## WORK REQUEST A
Check the flow-diagram notebook against each statement: (i) the production data frame covers the year 2019; (ii) the Excel file is read from a sheet named "Outputs"; (iii) the data frame is saved as a CSV file. Answer yes or no for each, quoting the deciding words of the notebook.
## WORK REQUEST B
In the flow-diagram notebook, reproduce the passage that begins at the words "## Flow diagrams" and stops after "and State Province.", substituting "plastic" for "polymer".
## WORK REQUEST C
Extend the flow-diagram notebook with the next part, starting right after its final line.

## SUPPLIED TEXT
In [2]:
import pandas as pd
import numpy as np
import holoviews as hv
hv.extension('bokeh')

## Flow diagrams
Ulimately trying to generate the *sankey* diagrams in d3.js, like [this one](https://observablehq.com/@d3/sankey-diagram). The API reference, which informs the data structures, is [found here](https://github.com/d3/d3-sankey) on Github.  Python implementations can be [found here](https://plotly.com/python/sankey-diagram/), with a [tutorial here](https://coderzcolumn.com/tutorials/data-science/how-to-plot-sankey-diagram-in-python-jupyter-notebook-holoviews-and-plotly).

### Production
A data frame that shows production of polymer (e.g., LDPE) by operator in 2019, with additional variables like Region, Country, and State Province.

In [3]:
production_df = pd.read_excel(
    "../data/outputs.xlsx",
    engine='openpyxl',
    sheet_name="Production",
    skiprows=3,
    usecols="B:I,K",
    nrows=1205,
    dtype={
        "Asset ID": np.int32
    }
)

production_df.to_pickle("../dataframes/production.pkl")

Create a list of the top ten producers, just for reference in this demo notebook

In [4]:
top_producers = production_df.groupby(["Operator"]).sum().reset_index()
top_producers = top_producers[["Operator", "2019 Production"]].sort_values(by=["2019 Production"], ascending=False)
top_producers = top_producers["Operator"].to_list()

## ENTRIES SUPPLIED
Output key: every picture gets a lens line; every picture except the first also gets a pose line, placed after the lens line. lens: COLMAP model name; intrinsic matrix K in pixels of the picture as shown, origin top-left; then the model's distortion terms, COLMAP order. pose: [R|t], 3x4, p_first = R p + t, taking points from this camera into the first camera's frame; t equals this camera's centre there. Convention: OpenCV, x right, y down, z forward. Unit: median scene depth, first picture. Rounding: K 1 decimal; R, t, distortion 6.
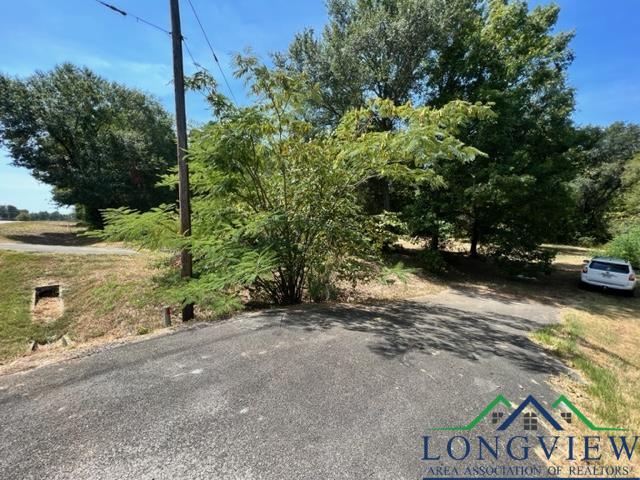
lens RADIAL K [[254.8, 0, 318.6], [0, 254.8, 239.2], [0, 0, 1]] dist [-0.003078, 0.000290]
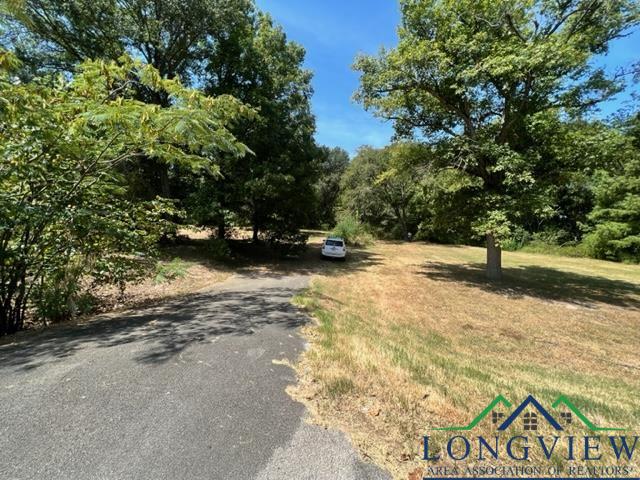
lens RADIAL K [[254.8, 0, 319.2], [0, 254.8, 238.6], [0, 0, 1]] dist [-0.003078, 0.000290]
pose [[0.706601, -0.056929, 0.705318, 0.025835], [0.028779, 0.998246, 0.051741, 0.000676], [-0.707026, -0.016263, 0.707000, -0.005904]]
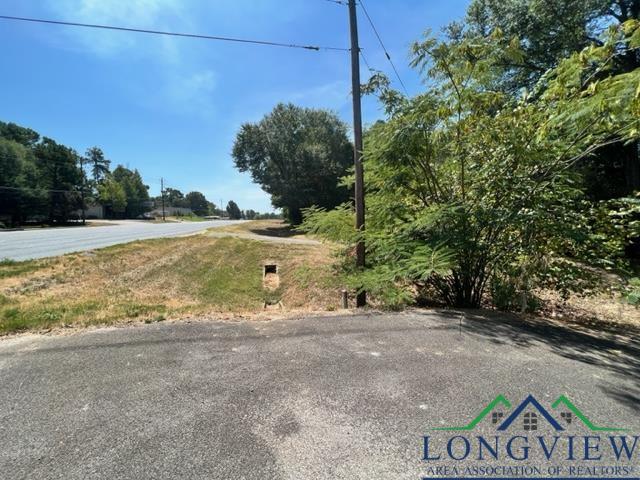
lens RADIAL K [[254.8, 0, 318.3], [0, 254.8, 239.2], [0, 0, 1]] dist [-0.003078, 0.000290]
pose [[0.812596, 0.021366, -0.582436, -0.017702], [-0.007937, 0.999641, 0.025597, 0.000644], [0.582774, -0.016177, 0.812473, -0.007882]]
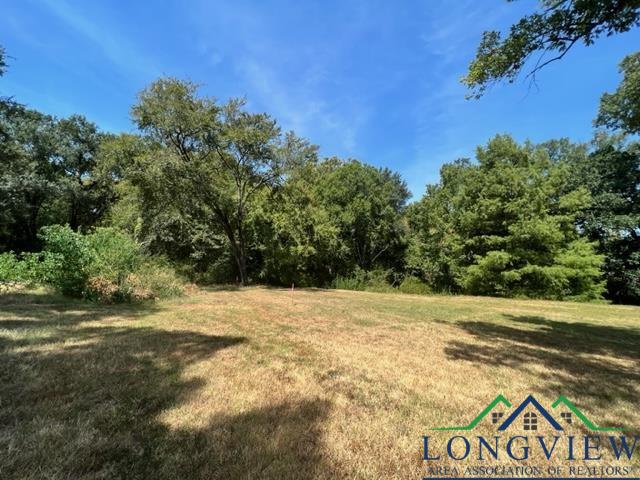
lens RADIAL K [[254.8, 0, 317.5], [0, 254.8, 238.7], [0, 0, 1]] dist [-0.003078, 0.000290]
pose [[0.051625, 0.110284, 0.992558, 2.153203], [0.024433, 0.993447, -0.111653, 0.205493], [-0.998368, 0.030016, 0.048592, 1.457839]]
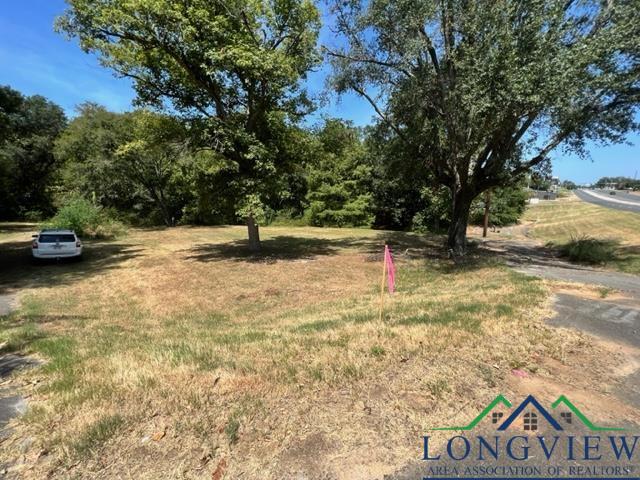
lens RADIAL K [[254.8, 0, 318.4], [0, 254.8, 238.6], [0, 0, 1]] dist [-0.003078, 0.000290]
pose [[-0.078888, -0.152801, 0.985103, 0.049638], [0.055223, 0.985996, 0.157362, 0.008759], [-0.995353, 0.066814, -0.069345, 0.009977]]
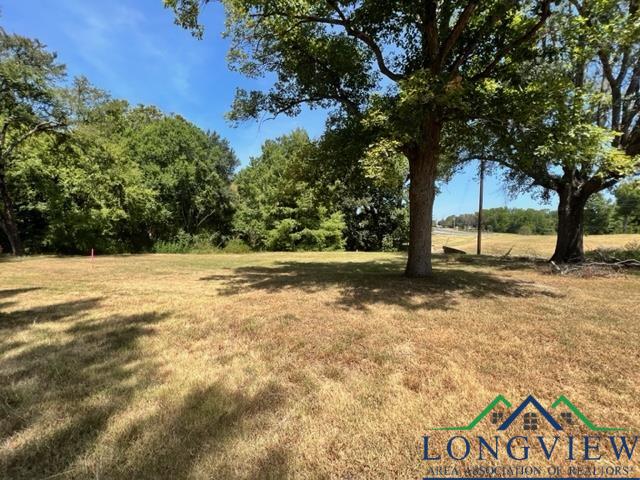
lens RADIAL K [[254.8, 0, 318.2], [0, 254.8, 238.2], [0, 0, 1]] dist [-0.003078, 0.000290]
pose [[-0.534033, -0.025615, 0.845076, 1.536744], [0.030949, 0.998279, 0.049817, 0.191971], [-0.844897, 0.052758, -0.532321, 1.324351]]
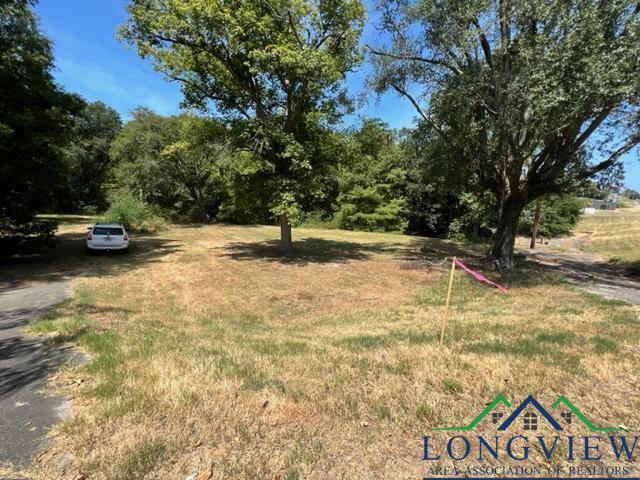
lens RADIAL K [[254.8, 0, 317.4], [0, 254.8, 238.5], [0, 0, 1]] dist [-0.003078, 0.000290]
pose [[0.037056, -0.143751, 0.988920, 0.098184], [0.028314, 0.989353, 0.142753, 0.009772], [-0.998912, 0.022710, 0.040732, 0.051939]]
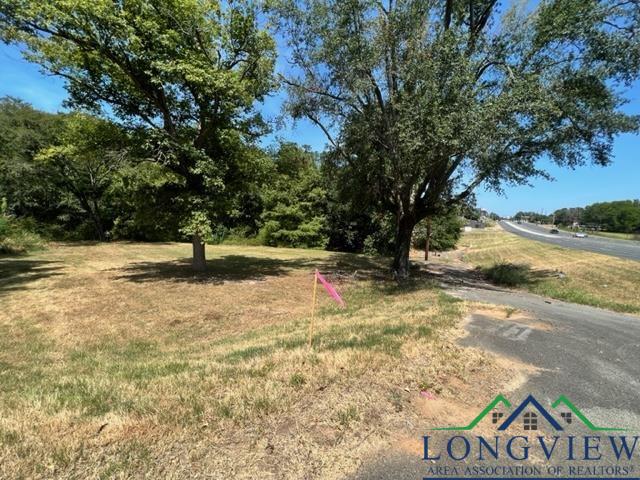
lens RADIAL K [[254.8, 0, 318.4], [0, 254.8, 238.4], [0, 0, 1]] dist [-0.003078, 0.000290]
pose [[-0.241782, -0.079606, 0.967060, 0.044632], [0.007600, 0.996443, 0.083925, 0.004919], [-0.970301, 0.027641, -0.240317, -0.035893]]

## TASK RESPONSE A
(i) Yes: "production of polymer (e.g., LDPE) by operator in 2019"
(ii) No: sheet_name="Production"
(iii) No: production_df.to_pickle("../dataframes/production.pkl")

## TASK RESPONSE B
## Flow diagrams
Ulimately trying to generate the *sankey* diagrams in d3.js, like [this one](https://observablehq.com/@d3/sankey-diagram). The API reference, which informs the data structures, is [found here](https://github.com/d3/d3-sankey) on Github.  Python implementations can be [found here](https://plotly.com/python/sankey-diagram/), with a [tutorial here](https://coderzcolumn.com/tutorials/data-science/how-to-plot-sankey-diagram-in-python-jupyter-notebook-holoviews-and-plotly).

### Production
A data frame that shows production of plastic (e.g., LDPE) by operator in 2019, with additional variables like Region, Country, and State Province.

## TASK RESPONSE C
top_producers

['ExxonMobil Chemical Company',
 'Braskem S.A.',
 'Reliance Industries Ltd',
 'Equistar Chemicals LP',
 'Abu Dhabi Polymers Company Ltd. (Borouge)',
 'LyondellBasell',
 'Dow Chemical Company',
 'Indorama',
 'Chevron Phillips Chemical Company LLC',
 'INEOS Olefins & Polymers Europe',
 'Borealis AG',
 'Lotte Chemical Corporation',
 'SABIC Europe',
 'Nova Chemicals Corporation',
 'Ineos Olefins & Polymers USA',
 'Formosa Plastics',
 'Total Petrochemicals',
 'Formosa Plastics Corporation USA',
 'Jiangsu Sanfangxiang',
 'PTT Global Chemical',
 'CNOOC and Shell Petrochemicals Company Limited (CSPC)',
 'PetroChina Dushanzi Petrochemical Company',
 'PetroChina Daqing Petrochemical Company',
 'Hanwha Total Petrochemicals Co.',
 'Rabigh Refining & Petrochemical Co.',
 'Far Eastern New Century',
 'ONGC Petro additions Ltd',
 'Saudi Polymers Company LLC (SPCo)',
 'Total Petrochemicals & Refining USA',
 'Saudi Yanbu Petrochemical Co - (Yanpet)',
 'Eastern Petrochemical Company - (Sharq)',
 'LG Chem

### Resin Trade

In [5]:
resin_trade_df = pd.read_excel(
    "../data/outputs.xlsx",
    engine='openpyxl',
    sheet_name="Resin Trade",
    skiprows=3,
    usecols="C:GE",
    nrows=1205,
    dtype={
        "Asset ID": np.int32
    }
)

Create a dataframe in long-form indicating the trade from owners to countries, prepared for input into Holoviews (i.e., three columns with the source, destination, and value).  Note that each row is a separate *asset* so that there will be duplicate entries at the owner-country-polymer link level, which will have to be aggregated.

In [6]:
res = []

for idx, record in resin_trade_df.iterrows():
    
    owner = record["Owner Name"]
    polymer = record["Polymer"]
    recs = record[7:].reset_index() # the trade matrix starts on the column with index 7

    recs.columns = ["country", "tradeval"]
    recs = recs[recs.tradeval > 0]
    recs["owner"] = owner
    recs["polymer"] = polymer
    recs = recs[["owner", "country", "tradeval", "polymer"]]

    res.append(recs)

trade_links = pd.concat(res, ignore_index=True)

### Conversion
Just plot in-scope volumes, not rigid plastics.  There are multiple matrices within this single sheet.  The other two (out-of-scope) matrices are the rigid plastics and flexible plastics that are used 

In [7]:
conversion_df = pd.read_excel(
    "../data/outputs.xlsx",
    engine='openpyxl',
    sheet_name="Conversion",
    skiprows=2,
    usecols="B:GB",
    nrows=1205,
    dtype={
        "Asset ID": np.int32
    }
)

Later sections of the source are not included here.